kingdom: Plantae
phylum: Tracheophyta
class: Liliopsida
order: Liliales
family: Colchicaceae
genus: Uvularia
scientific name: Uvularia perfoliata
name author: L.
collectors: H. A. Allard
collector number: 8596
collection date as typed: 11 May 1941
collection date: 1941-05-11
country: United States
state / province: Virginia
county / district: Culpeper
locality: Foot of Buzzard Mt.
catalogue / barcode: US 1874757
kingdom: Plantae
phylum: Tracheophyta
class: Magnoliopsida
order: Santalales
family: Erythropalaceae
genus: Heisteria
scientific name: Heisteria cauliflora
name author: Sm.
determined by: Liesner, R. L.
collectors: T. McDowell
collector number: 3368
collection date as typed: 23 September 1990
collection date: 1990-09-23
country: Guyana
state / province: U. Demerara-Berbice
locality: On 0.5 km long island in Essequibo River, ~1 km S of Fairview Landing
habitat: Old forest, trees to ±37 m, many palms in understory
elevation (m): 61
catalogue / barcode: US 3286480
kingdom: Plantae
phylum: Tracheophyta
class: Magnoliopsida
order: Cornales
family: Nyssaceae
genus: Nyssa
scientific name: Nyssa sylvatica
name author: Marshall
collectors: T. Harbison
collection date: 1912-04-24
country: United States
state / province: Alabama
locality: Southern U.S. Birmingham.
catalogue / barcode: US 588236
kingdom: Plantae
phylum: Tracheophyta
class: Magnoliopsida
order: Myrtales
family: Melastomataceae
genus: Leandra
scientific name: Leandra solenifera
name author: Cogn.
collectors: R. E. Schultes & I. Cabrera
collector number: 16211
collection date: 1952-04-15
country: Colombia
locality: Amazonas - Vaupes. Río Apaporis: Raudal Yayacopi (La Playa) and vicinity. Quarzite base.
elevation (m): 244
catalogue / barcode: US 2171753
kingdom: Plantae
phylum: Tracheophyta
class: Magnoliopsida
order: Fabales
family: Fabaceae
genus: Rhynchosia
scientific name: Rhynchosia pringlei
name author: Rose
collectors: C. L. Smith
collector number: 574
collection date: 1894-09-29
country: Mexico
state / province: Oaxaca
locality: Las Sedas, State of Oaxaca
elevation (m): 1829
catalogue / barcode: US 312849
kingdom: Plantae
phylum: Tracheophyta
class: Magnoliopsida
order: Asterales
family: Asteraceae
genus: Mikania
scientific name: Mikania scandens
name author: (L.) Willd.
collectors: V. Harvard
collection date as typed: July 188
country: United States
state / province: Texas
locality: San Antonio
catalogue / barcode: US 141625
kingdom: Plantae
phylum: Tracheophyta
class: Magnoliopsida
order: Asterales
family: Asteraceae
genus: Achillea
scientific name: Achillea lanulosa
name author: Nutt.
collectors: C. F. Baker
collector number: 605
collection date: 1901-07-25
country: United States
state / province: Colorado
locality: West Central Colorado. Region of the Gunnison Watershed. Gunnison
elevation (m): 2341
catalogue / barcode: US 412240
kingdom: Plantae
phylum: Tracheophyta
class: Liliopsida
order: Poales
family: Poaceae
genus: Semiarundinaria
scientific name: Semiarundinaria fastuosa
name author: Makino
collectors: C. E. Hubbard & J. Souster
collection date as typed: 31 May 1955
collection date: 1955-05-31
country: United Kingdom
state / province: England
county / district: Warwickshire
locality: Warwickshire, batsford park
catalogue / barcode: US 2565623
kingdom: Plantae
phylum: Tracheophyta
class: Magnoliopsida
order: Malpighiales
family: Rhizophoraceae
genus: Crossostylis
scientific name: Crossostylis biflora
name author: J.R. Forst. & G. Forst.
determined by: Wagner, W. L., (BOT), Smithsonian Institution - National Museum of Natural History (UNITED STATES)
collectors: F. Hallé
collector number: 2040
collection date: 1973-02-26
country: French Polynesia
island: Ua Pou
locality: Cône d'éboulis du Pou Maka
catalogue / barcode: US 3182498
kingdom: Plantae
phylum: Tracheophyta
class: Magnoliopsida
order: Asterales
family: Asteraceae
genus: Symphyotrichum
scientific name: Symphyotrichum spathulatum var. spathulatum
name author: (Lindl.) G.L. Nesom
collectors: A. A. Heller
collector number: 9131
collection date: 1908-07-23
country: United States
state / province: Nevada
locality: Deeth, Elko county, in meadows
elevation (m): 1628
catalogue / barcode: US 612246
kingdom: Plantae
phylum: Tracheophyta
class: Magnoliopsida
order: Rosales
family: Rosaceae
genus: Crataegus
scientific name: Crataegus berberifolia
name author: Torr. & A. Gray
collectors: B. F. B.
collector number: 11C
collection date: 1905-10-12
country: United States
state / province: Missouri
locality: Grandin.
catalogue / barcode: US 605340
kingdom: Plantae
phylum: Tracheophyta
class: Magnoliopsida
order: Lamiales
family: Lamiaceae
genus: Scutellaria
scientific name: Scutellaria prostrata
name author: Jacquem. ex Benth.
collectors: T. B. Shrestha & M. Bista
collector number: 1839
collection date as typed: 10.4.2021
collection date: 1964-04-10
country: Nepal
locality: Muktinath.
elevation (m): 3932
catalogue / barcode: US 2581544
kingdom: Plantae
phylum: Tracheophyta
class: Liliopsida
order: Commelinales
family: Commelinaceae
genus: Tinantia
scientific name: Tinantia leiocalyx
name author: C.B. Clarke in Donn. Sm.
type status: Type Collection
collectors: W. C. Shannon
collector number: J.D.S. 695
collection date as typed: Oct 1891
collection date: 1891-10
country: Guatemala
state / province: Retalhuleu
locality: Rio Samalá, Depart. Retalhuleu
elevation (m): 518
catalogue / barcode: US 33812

# [What you need to do]
Recast the portion of the records that opens with the line containing "genus: Nyssa" and closes with the line containing "family: Melastomataceae" as a two-column CSV headed field and value, with one row per line. Enclose each entry in quotation marks and replace any line breaks with spaces.

# [Solution to this exercise]
field,value
"genus:","Nyssa"
"scientific name:","Nyssa sylvatica"
"name author:","Marshall"
"collectors:","T. Harbison"
"collection date:","1912-04-24"
"country:","United States"
"state / province:","Alabama"
"locality:","Southern U.S. Birmingham."
"catalogue / barcode:","US 588236"
"kingdom:","Plantae"
"phylum:","Tracheophyta"
"class:","Magnoliopsida"
"order:","Myrtales"
"family:","Melastomataceae"